- **PROBLEM DESCRIPTION**: Reproduce nothing but the closing run of lines: the line with "(S:43cm M:45cm L:47cm)" and each line that follows it to the end of the data.

- **Stored data entries**:
+-------+

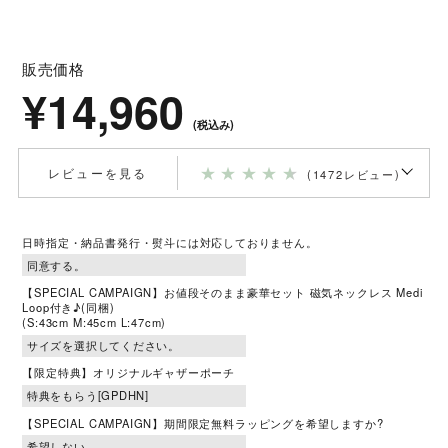
販売価格
14,960円（税込）
発売日
2023年2月7日
販売価格
¥14,960
※製品のデザイン及び仕様等は、予告なく変更になる場合がございます。ご了承下
(税込み)
さい。
※ご使用の前に、必ず製品付属の取扱説明書の「安全上のご注意」をよくお読みの
うえ、正しく安全にお使いください。
★
★
★
★
★
レビューを見る
(1472レビュー)
× 閉じる
日時指定・納品書発行・熨斗には対応しておりません。
【SPECIAL CAMPAIGN】お値段そのまま豪華セット 磁気ネックレス Medi
Loop付き♪(同梱)
(S:43cm M:45cm L:47cm)
【限定特典】オリジナルギャザーポーチ
【SPECIAL CAMPAIGN】期間限定無料ラッピングを希望しますか?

+-------+

- **FINISHED TASK**:
(S:43cm M:45cm L:47cm)
【限定特典】オリジナルギャザーポーチ
【SPECIAL CAMPAIGN】期間限定無料ラッピングを希望しますか?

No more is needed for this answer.